EXERCISE:
Please output all of the records below line for line, with no changes.

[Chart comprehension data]
-=-=-

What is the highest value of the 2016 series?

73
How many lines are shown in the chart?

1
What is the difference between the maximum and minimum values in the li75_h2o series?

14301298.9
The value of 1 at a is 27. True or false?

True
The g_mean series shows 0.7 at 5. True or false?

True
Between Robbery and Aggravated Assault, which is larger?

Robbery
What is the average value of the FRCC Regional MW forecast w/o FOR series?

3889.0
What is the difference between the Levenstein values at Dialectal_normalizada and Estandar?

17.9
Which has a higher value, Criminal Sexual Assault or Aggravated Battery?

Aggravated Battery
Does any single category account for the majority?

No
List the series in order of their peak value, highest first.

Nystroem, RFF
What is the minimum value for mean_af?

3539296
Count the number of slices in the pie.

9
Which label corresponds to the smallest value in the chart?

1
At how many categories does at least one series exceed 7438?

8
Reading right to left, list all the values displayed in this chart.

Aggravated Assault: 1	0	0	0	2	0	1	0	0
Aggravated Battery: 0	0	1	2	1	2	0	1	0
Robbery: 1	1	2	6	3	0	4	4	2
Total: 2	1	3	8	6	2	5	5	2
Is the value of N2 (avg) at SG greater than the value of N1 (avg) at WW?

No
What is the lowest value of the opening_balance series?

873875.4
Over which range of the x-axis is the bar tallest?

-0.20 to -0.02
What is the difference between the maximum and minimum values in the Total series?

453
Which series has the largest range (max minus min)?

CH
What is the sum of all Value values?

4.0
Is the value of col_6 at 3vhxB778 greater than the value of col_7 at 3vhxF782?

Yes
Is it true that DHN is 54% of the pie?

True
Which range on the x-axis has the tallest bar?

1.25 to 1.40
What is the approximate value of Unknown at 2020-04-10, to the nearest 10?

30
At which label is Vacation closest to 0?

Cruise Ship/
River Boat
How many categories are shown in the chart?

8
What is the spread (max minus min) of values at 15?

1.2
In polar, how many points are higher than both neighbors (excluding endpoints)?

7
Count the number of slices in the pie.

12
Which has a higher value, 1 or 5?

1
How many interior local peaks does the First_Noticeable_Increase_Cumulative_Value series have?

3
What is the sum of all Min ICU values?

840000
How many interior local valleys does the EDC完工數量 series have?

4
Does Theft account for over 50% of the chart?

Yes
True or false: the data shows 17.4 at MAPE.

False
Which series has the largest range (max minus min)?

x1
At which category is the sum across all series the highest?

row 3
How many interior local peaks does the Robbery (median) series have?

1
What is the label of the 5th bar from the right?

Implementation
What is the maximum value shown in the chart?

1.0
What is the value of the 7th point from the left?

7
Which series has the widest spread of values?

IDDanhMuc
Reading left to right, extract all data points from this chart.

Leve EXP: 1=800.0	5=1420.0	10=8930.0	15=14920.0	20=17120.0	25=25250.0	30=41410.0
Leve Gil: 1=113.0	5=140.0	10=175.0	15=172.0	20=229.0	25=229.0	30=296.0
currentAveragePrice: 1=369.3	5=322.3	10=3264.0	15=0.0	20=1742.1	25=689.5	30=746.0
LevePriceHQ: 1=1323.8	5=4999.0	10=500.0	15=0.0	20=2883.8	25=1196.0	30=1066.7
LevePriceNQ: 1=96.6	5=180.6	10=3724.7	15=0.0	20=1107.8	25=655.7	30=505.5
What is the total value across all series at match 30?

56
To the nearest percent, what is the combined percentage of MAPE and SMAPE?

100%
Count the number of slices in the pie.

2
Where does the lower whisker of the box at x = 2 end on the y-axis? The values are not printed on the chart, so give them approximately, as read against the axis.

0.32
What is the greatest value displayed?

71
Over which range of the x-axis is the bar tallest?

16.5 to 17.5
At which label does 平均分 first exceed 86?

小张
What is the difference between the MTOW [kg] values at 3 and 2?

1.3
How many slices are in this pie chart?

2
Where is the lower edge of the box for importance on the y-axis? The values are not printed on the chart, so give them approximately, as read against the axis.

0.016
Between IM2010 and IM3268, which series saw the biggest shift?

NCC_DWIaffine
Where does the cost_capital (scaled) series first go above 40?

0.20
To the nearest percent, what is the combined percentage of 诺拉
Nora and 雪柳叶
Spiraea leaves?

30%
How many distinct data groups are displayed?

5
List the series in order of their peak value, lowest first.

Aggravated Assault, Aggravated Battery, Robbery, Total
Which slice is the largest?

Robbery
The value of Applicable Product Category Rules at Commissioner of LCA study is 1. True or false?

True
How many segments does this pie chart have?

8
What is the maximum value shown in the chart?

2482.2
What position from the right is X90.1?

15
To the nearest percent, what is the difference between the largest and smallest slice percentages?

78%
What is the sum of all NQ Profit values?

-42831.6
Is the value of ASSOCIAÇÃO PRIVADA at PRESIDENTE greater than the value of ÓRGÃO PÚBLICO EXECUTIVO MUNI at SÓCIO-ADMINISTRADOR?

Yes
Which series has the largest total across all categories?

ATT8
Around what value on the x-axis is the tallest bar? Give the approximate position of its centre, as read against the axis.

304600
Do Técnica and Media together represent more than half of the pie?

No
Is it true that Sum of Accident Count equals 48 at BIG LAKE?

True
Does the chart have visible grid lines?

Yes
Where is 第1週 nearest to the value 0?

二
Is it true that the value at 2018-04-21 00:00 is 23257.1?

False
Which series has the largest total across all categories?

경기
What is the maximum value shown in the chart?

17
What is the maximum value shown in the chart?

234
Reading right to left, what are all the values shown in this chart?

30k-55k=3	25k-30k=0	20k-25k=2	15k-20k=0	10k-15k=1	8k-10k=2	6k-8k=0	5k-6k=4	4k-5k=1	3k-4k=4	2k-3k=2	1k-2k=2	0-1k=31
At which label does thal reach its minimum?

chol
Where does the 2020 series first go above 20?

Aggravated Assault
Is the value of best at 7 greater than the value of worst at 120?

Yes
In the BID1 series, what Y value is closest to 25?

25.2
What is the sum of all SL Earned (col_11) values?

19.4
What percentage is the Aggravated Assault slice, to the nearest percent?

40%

-=-=-

EXERCISE ANSWER:
What is the highest value of the 2016 series?

73
How many lines are shown in the chart?

1
What is the difference between the maximum and minimum values in the li75_h2o series?

14301298.9
The value of 1 at a is 27. True or false?

True
The g_mean series shows 0.7 at 5. True or false?

True
Between Robbery and Aggravated Assault, which is larger?

Robbery
What is the average value of the FRCC Regional MW forecast w/o FOR series?

3889.0
What is the difference between the Levenstein values at Dialectal_normalizada and Estandar?

17.9
Which has a higher value, Criminal Sexual Assault or Aggravated Battery?

Aggravated Battery
Does any single category account for the majority?

No
List the series in order of their peak value, highest first.

Nystroem, RFF
What is the minimum value for mean_af?

3539296
Count the number of slices in the pie.

9
Which label corresponds to the smallest value in the chart?

1
At how many categories does at least one series exceed 7438?

8
Reading right to left, list all the values displayed in this chart.

Aggravated Assault: 1	0	0	0	2	0	1	0	0
Aggravated Battery: 0	0	1	2	1	2	0	1	0
Robbery: 1	1	2	6	3	0	4	4	2
Total: 2	1	3	8	6	2	5	5	2
Is the value of N2 (avg) at SG greater than the value of N1 (avg) at WW?

No
What is the lowest value of the opening_balance series?

873875.4
Over which range of the x-axis is the bar tallest?

-0.20 to -0.02
What is the difference between the maximum and minimum values in the Total series?

453
Which series has the largest range (max minus min)?

CH
What is the sum of all Value values?

4.0
Is the value of col_6 at 3vhxB778 greater than the value of col_7 at 3vhxF782?

Yes
Is it true that DHN is 54% of the pie?

True
Which range on the x-axis has the tallest bar?

1.25 to 1.40
What is the approximate value of Unknown at 2020-04-10, to the nearest 10?

30
At which label is Vacation closest to 0?

Cruise Ship/
River Boat
How many categories are shown in the chart?

8
What is the spread (max minus min) of values at 15?

1.2
In polar, how many points are higher than both neighbors (excluding endpoints)?

7
Count the number of slices in the pie.

12
Which has a higher value, 1 or 5?

1
How many interior local peaks does the First_Noticeable_Increase_Cumulative_Value series have?

3
What is the sum of all Min ICU values?

840000
How many interior local valleys does the EDC完工數量 series have?

4
Does Theft account for over 50% of the chart?

Yes
True or false: the data shows 17.4 at MAPE.

False
Which series has the largest range (max minus min)?

x1
At which category is the sum across all series the highest?

row 3
How many interior local peaks does the Robbery (median) series have?

1
What is the label of the 5th bar from the right?

Implementation
What is the maximum value shown in the chart?

1.0
What is the value of the 7th point from the left?

7
Which series has the widest spread of values?

IDDanhMuc
Reading left to right, extract all data points from this chart.

Leve EXP: 1=800.0	5=1420.0	10=8930.0	15=14920.0	20=17120.0	25=25250.0	30=41410.0
Leve Gil: 1=113.0	5=140.0	10=175.0	15=172.0	20=229.0	25=229.0	30=296.0
currentAveragePrice: 1=369.3	5=322.3	10=3264.0	15=0.0	20=1742.1	25=689.5	30=746.0
LevePriceHQ: 1=1323.8	5=4999.0	10=500.0	15=0.0	20=2883.8	25=1196.0	30=1066.7
LevePriceNQ: 1=96.6	5=180.6	10=3724.7	15=0.0	20=1107.8	25=655.7	30=505.5
What is the total value across all series at match 30?

56
To the nearest percent, what is the combined percentage of MAPE and SMAPE?

100%
Count the number of slices in the pie.

2
Where does the lower whisker of the box at x = 2 end on the y-axis? The values are not printed on the chart, so give them approximately, as read against the axis.

0.32
What is the greatest value displayed?

71
Over which range of the x-axis is the bar tallest?

16.5 to 17.5
At which label does 平均分 first exceed 86?

小张
What is the difference between the MTOW [kg] values at 3 and 2?

1.3
How many slices are in this pie chart?

2
Where is the lower edge of the box for importance on the y-axis? The values are not printed on the chart, so give them approximately, as read against the axis.

0.016
Between IM2010 and IM3268, which series saw the biggest shift?

NCC_DWIaffine
Where does the cost_capital (scaled) series first go above 40?

0.20
To the nearest percent, what is the combined percentage of 诺拉
Nora and 雪柳叶
Spiraea leaves?

30%
How many distinct data groups are displayed?

5
List the series in order of their peak value, lowest first.

Aggravated Assault, Aggravated Battery, Robbery, Total
Which slice is the largest?

Robbery
The value of Applicable Product Category Rules at Commissioner of LCA study is 1. True or false?

True
How many segments does this pie chart have?

8
What is the maximum value shown in the chart?

2482.2
What position from the right is X90.1?

15
To the nearest percent, what is the difference between the largest and smallest slice percentages?

78%
What is the sum of all NQ Profit values?

-42831.6
Is the value of ASSOCIAÇÃO PRIVADA at PRESIDENTE greater than the value of ÓRGÃO PÚBLICO EXECUTIVO MUNI at SÓCIO-ADMINISTRADOR?

Yes
Which series has the largest total across all categories?

ATT8
Around what value on the x-axis is the tallest bar? Give the approximate position of its centre, as read against the axis.

304600
Do Técnica and Media together represent more than half of the pie?

No
Is it true that Sum of Accident Count equals 48 at BIG LAKE?

True
Does the chart have visible grid lines?

Yes
Where is 第1週 nearest to the value 0?

二
Is it true that the value at 2018-04-21 00:00 is 23257.1?

False
Which series has the largest total across all categories?

경기
What is the maximum value shown in the chart?

17
What is the maximum value shown in the chart?

234
Reading right to left, what are all the values shown in this chart?

30k-55k=3	25k-30k=0	20k-25k=2	15k-20k=0	10k-15k=1	8k-10k=2	6k-8k=0	5k-6k=4	4k-5k=1	3k-4k=4	2k-3k=2	1k-2k=2	0-1k=31
At which label does thal reach its minimum?

chol
Where does the 2020 series first go above 20?

Aggravated Assault
Is the value of best at 7 greater than the value of worst at 120?

Yes
In the BID1 series, what Y value is closest to 25?

25.2
What is the sum of all SL Earned (col_11) values?

19.4
What percentage is the Aggravated Assault slice, to the nearest percent?

40%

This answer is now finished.